One time, I got tired of my missing tools and went looking for Scott. I wanted my eight hundred dollars in metal that he shot in his arm or up his nose. After a lot of calls and driving, I finally found him on the floor of a flophouse with his much younger, naked, groupie girlfriend.

He said I had a lot of guts tracking him down. After we had a fake calming and cooling, we moved on to fake pleasantries. He said he was excited about managing the local Portland bands, Unspun and Grindstone. A year later, I would meet the frontman of Grindstone and listen to him scream notes around a six foot hole.

About a year later, an image of Scott popped into my head one morning and I simply could not stop thinking about him. I kept seeing his face in my mind every day until I just couldn’t take it anymore. I finally relented and prayed out loud that God would allow me to run into Scott just one more time. I only wanted to tell him he no longer owed me anything for my tools.

Three days later, I forgot something on the way to work and was forced to return home at an odd hour and down a strange street. At the intersection of 39th and SE Powell, I looked up while sitting at my red light.

There was Scott.

I flashed my lights and waved. He spotted me, put on his blinker and drove up a block to pull over and meet me.

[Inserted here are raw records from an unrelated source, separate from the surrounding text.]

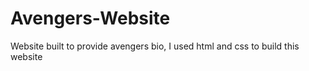 # Avengers-Website 
Website built to provide avengers bio, I used html and css to build this website
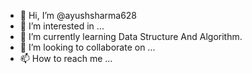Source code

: - 👋 Hi, I’m @ayushsharma628
- 👀 I’m interested in ...
- 🌱 I’m currently learning Data Structure And Algorithm.
- 💞️ I’m looking to collaborate on ...
- 📫 How to reach me ...

<!---
ayushsharma628/ayushsharma628 is a ✨ special ✨ repository because its `README.md` (this file) appears on your GitHub profile.
You can click the Preview link to take a look at your changes.
--->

It was bad. He looked more sick than I’d ever seen him. He said he had already died once. Just a few weeks previous, his heart stopped in the ER from an overdose and they had just barely been able to bring him back with Narcan.

I told him he did not owe me for my pawned tools and he got tears in his eyes.

The next day, I tried calling him in the hopes for one last double espresso with my oldest friend. I called again the next day. And the next. And again. I called each day for days.

On the fifth day, his girlfriend picked up and asked if I had heard the news.

Scott overdosed and puked and foamed out on the filthy floor of a long forgotten convenience store. He threw himself inside with the final hope that someone save him in time.

They did not.

Barely thirty, his pain and rage burned through his frame like a spark to dry straw.

I loved Scott like a brother.

I still miss him.

I keep trying to call and reach him in time.

One thought on “Scott

  1. I played bass in Unspun. I know this post is a year old but I just ran across it and I can’t tell you how nice it was to read about your relationship with Scott. The period of time that he managed our band was very special for all of us. Scott was a unique, hilarious, thoughtful guy and I was honored to call him Brother. He was sober for 99.9% of that period of time, and I couldn’t believe it when I got the call about his passing a few years after we lost touch. Thank you so much for sharing this.